Harassment on the train or bus is not just an annoying nuisance for women.  It influences a whether or not a woman chooses to enter the workforce in the first place. (Or maybe whether her family or husband will allow her.)

Changes in economic landscape of a country have led to shifting roles for women, who are increasingly moving outside of the household and into workplace.  These new women workers, often of a younger generation, are now re-shaping what it means to be women in their societies. 

These new roles are not without their challenges and setbacks and are quite often marked by violence.  (Examples of garment workers in Bangladesh, maquila workers in Mexico and call-center operators in India instantly come to mind.) These means of transportation provide women with much needed respite from daily sexual harassment.

But some may argue that these measures may just be a bandage for a gaping wound.  One of the most insightful presentations I have ever attended was by Shilpa Phadke, a sociologist working on the Gender and Space Project run by an organization called PUKAR.  In her paper, Dangerous Liaisons: Women and Men; Risk and Reputation in Mumbai, she describes how urban public places shape the way women manage risks.  

She argues that, while it is always important to ensure safe public spaces for women, the overarching goal is to ensure that women have a right to actively be part of these public spaces, not protected from them. 

If one were to turn the safety argument on its head, one might argue that what women need in order to maximize our access to public space as citizens – is not the provision of safety, for even so-called safe environments are not necessarily comfortable for women, but the right to engage risk….If we were to argue that the worst thing to befall women in relation to public space is to be denied access to it we would place ourselves and the debate in an entirely different discourse – the discourse of rights not protectionism.

Shifting this discourse from protectionism to rights allows women to not only proactively shape what is appropriate behavior is for women but also to shape the public sphere itself. 

Protective measures, such as women-only trains, are crucial when women are initially forging these new roles but these measures must be coupled with rights for women that allow them equal protection as citizens.

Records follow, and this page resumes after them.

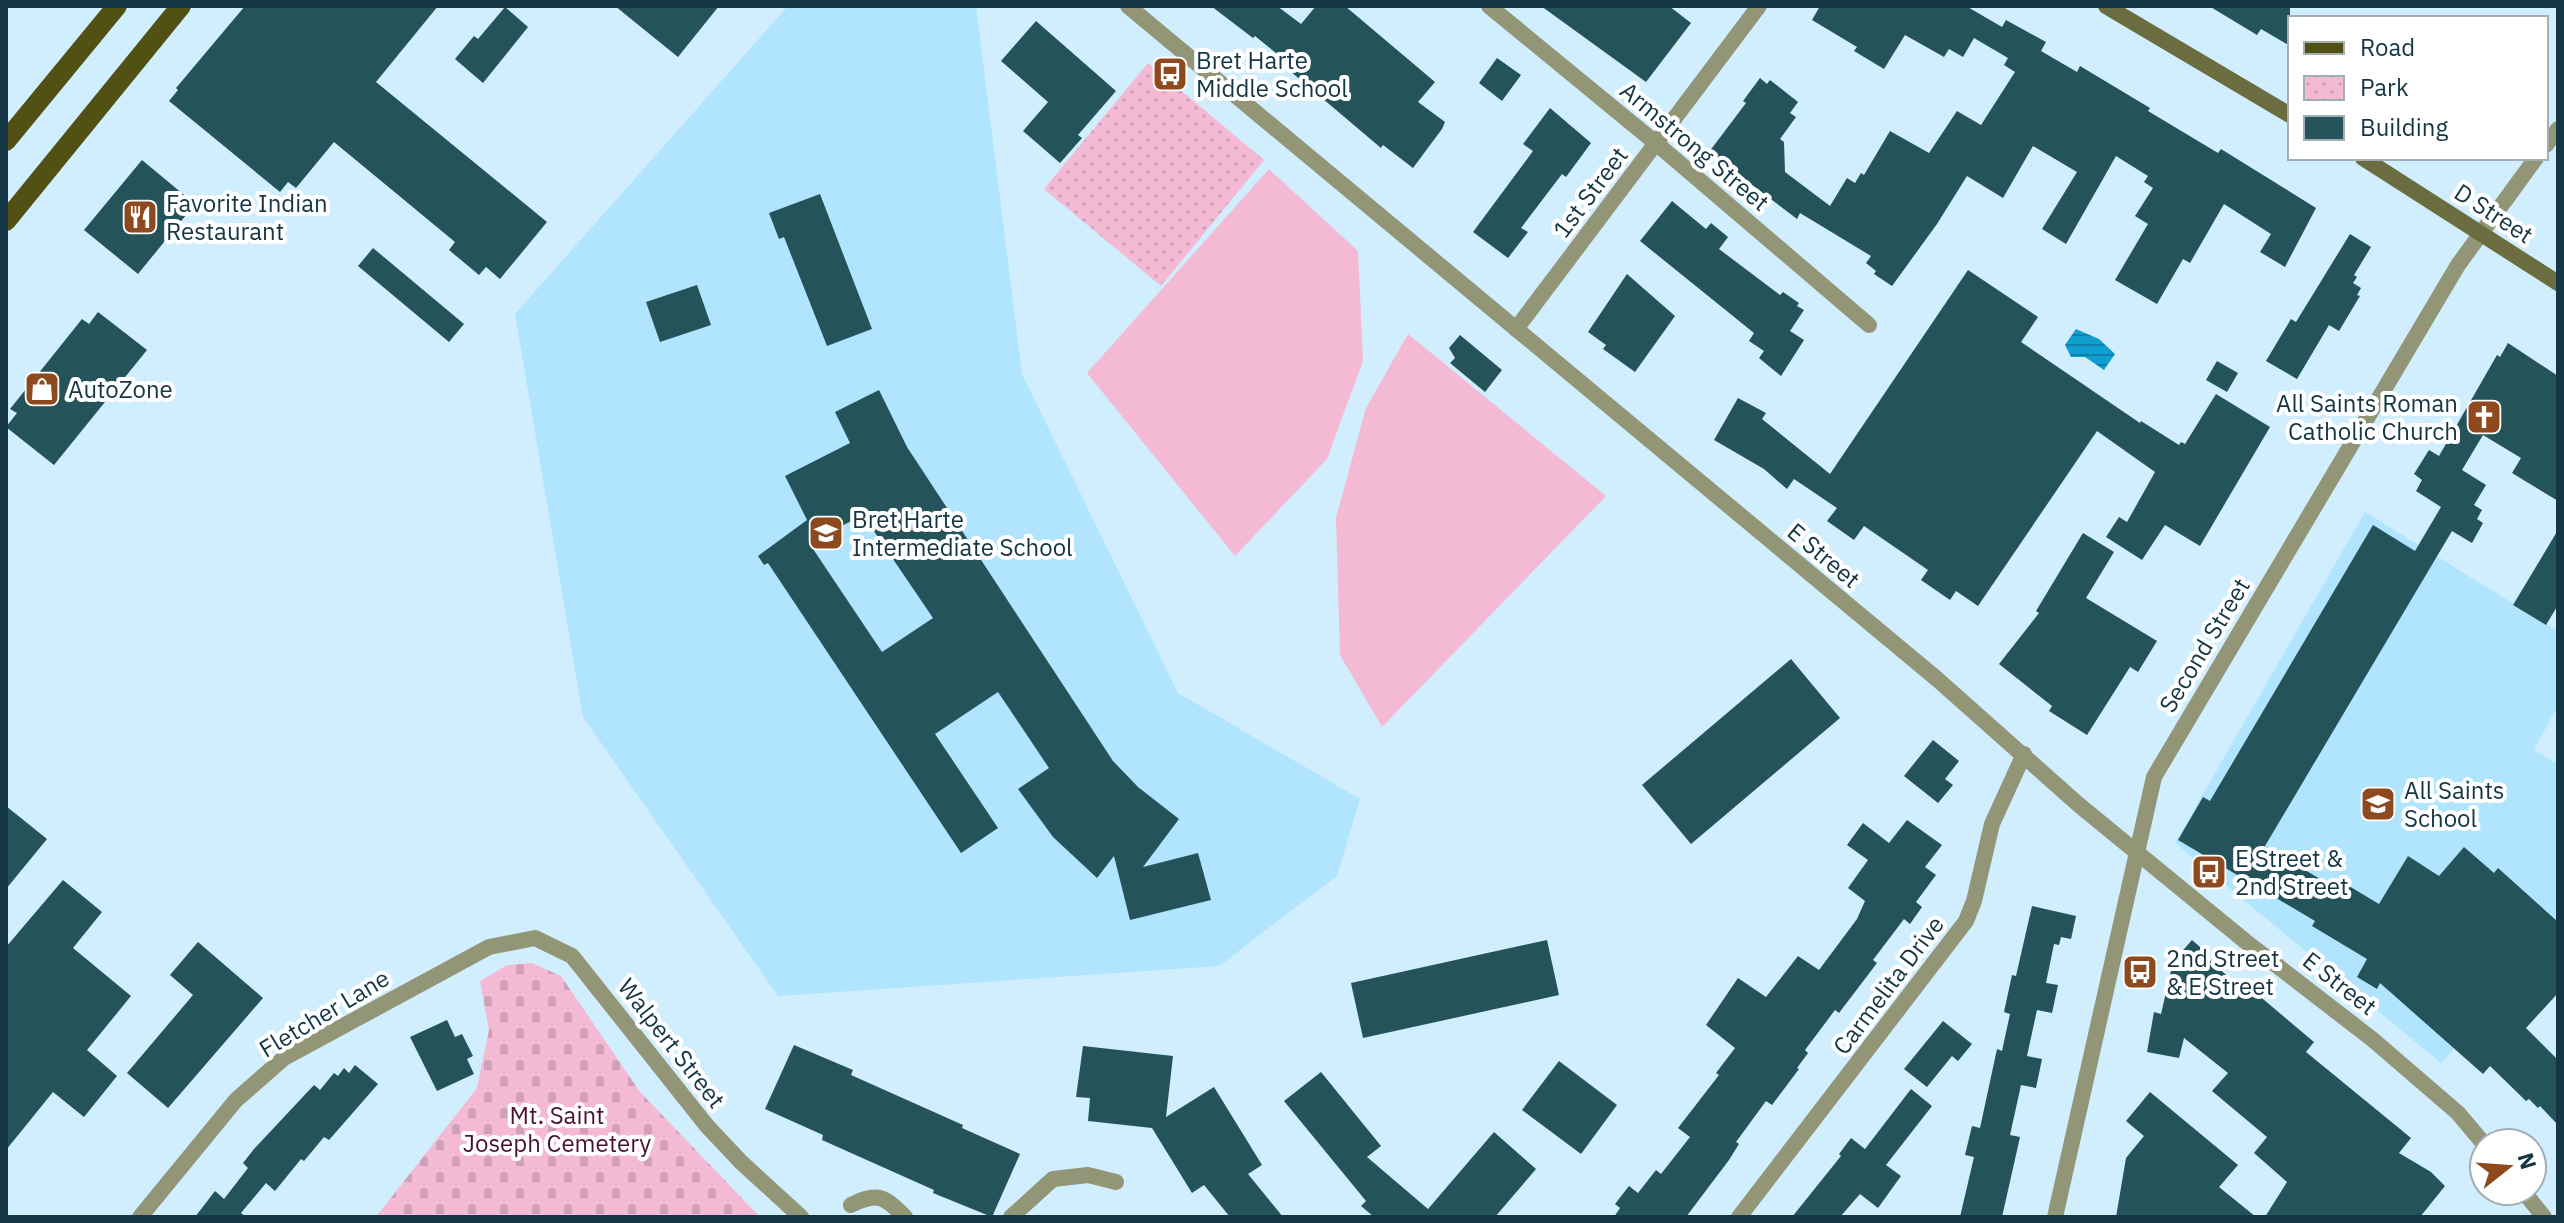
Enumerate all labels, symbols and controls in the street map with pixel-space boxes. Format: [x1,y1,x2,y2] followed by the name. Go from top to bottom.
[2288,16,2548,160] legend
[2360,31,2415,63] text: Road
[1196,44,1348,104] place label: Bret Harte Middle School
[1151,55,1189,93] bus stop icon: Bret Harte Middle School
[2360,71,2409,103] text: Park
[1614,74,1776,218] street label: Armstrong Street
[2360,111,2448,143] text: Building
[1545,140,1635,244] street label: 1st Street
[2449,176,2539,250] street label: D Street
[166,187,328,247] place label: Favorite Indian Restaurant
[121,198,159,236] restaurant icon: Favorite Indian Restaurant
[23,370,61,408] shop icon: AutoZone
[68,373,173,405] place label: AutoZone
[2276,387,2458,447] place label: All Saints Roman Catholic Church
[2465,398,2503,436] church icon: All Saints Roman Catholic Church
[852,503,1073,563] place label: Bret Harte Intermediate School
[807,514,845,552] school or university icon: Bret Harte Intermediate School
[1781,515,1867,595] street label: E Street
[2151,572,2257,718] street label: Second Street
[2404,774,2505,834] place label: All Saints School
[2359,785,2397,823] school or university icon: All Saints School
[2235,842,2348,902] place label: E Street & 2nd Street
[2190,853,2228,891] bus stop icon: E Street & 2nd Street
[1825,909,1951,1061] street label: Carmelita Drive
[2166,942,2279,1002] place label: 2nd Street & E Street
[2296,944,2384,1022] street label: E Street
[2121,953,2159,991] bus stop icon: 2nd Street & E Street
[253,962,395,1064] street label: Fletcher Lane
[611,972,733,1114] street label: Walpert Street
[463,1099,651,1159] park label: Mt. Saint Joseph Cemetery
[2468,1127,2548,1207] north arrow
[2511,1149,2544,1173] text: N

Phadke states:

What we might seek then is an equality of risk – that is not that women should never be attacked but that when they are, they should receive a citizen’s right to redress and their right to be in that space be unquestioned.

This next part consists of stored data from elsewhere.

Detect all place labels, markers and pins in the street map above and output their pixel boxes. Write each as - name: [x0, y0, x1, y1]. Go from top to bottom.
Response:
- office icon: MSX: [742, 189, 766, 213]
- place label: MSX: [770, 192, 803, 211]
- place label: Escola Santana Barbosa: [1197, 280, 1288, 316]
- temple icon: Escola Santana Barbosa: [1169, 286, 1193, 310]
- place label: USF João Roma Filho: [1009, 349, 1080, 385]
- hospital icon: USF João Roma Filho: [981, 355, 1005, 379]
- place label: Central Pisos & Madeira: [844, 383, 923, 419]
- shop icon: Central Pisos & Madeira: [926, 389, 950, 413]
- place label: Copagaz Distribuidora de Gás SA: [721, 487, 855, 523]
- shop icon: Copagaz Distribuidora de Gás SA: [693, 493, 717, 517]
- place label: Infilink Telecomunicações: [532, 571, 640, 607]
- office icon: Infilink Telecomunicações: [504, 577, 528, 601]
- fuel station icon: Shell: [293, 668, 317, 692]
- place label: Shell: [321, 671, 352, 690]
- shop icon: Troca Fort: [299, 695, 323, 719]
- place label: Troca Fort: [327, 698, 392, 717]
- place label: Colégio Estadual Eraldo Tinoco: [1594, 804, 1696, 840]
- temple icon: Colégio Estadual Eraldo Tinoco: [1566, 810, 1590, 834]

Because the public sphere itself is full of hierarchies and rifts, this question of how women manage risk is important and requires further investigation. How do women calculate, negotiate and overcome risks in the public sphere: in economic activity (in the workplace), social activity (in their daily commute) but also in political activity (voice and representation)?

Photo Credit: Flickr user aRfi!

Comments

Submitted by Anonymous on
While I agree that if and when women are attacked they should receive a citizens rights to redress etc, I just never want to have to be attacked to find out how the system works or does not for women. My dilemma as a mother of two daughters and grandmother of 3 girls is around these issues of rights, risks and protective measures. On the one hand I am a serious advocate for their and my right to participate fully in public life and to be in public spaces but the question remains, how do we manage the risk? I take Cabs for Women now when travelling to the airport in Johannesburg, driven and managed by women and just relax even if the flight is at 2am. Is that the answer? If this means that we are subscribing to protectionism or if these protective measures are interim measures what is the final outcome that we are working towards? And how do we achieve it? My personal experience of being sexually harassed on a bus in India left me feeling degraded, violated and shamed for months and I never took the bus again on my own. Any rights that I might have had for recourse were meaningless in that situation and all I want is never to have that experience again.

Submitted by John Gray on
I will just say that new department should be made for women.In every sector and in every field.